* Activity
Copy out exactly the lines that begin with the one containing "left knee: (289, 418)" and continue until the last line of the material.

* Extracted information
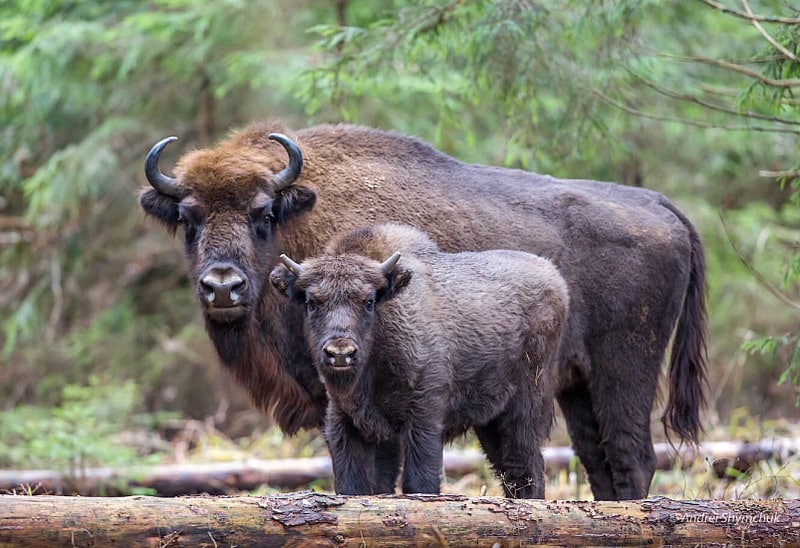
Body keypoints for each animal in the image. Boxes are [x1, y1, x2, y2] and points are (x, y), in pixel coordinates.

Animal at [269, 223, 569, 497]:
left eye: (368, 301)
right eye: (311, 303)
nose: (340, 352)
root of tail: (556, 280)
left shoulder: (424, 416)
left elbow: (419, 483)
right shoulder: (348, 422)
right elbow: (357, 486)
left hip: (526, 409)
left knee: (526, 467)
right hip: (490, 421)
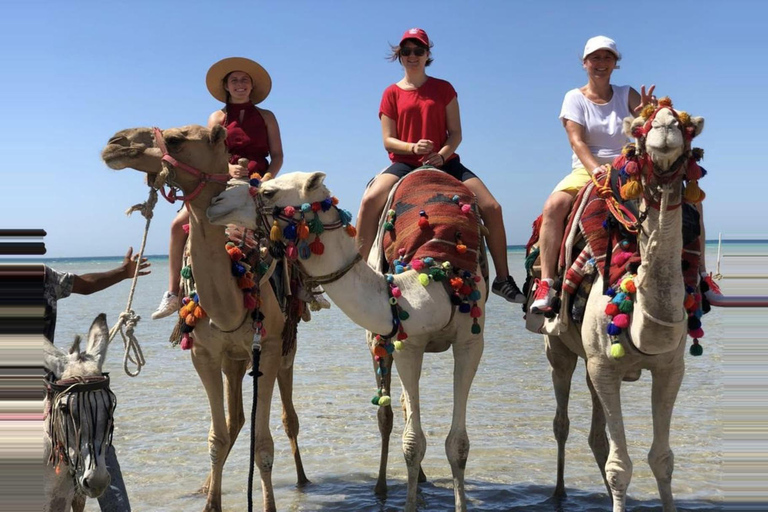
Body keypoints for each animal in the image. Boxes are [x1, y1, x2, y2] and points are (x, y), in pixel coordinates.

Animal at [101, 125, 308, 512]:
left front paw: (269, 504)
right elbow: (217, 435)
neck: (231, 301)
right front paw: (211, 503)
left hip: (285, 347)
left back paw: (303, 479)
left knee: (289, 418)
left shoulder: (268, 349)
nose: (115, 143)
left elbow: (263, 443)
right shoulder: (205, 354)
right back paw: (204, 485)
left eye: (176, 138)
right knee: (235, 418)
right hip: (234, 359)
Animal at [208, 170, 487, 512]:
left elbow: (458, 444)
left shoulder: (471, 342)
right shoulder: (408, 342)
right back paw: (385, 486)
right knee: (389, 415)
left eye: (269, 191)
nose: (216, 201)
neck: (434, 283)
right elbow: (413, 442)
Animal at [540, 101, 705, 512]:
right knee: (562, 421)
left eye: (687, 126)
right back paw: (559, 492)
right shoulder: (604, 367)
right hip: (558, 349)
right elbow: (621, 466)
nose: (665, 127)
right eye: (641, 128)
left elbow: (662, 459)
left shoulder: (670, 368)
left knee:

* Solution to the problem
left knee: (289, 418)
left shoulder: (268, 349)
nose: (115, 143)
left elbow: (263, 443)
right shoulder: (205, 354)
right back paw: (204, 485)
left eye: (176, 138)
right knee: (235, 418)
right hip: (234, 359)
Animal at [208, 170, 487, 512]:
left elbow: (458, 444)
left shoulder: (471, 342)
right shoulder: (408, 342)
right back paw: (385, 486)
right knee: (389, 415)
left eye: (269, 191)
nose: (216, 201)
neck: (434, 283)
right elbow: (413, 442)
Animal at [540, 101, 705, 512]:
right knee: (562, 421)
left eye: (687, 126)
right back paw: (559, 492)
right shoulder: (604, 367)
right hip: (558, 349)
right elbow: (621, 466)
nose: (665, 127)
right eye: (641, 128)
left elbow: (662, 459)
left shoulder: (670, 368)
left knee:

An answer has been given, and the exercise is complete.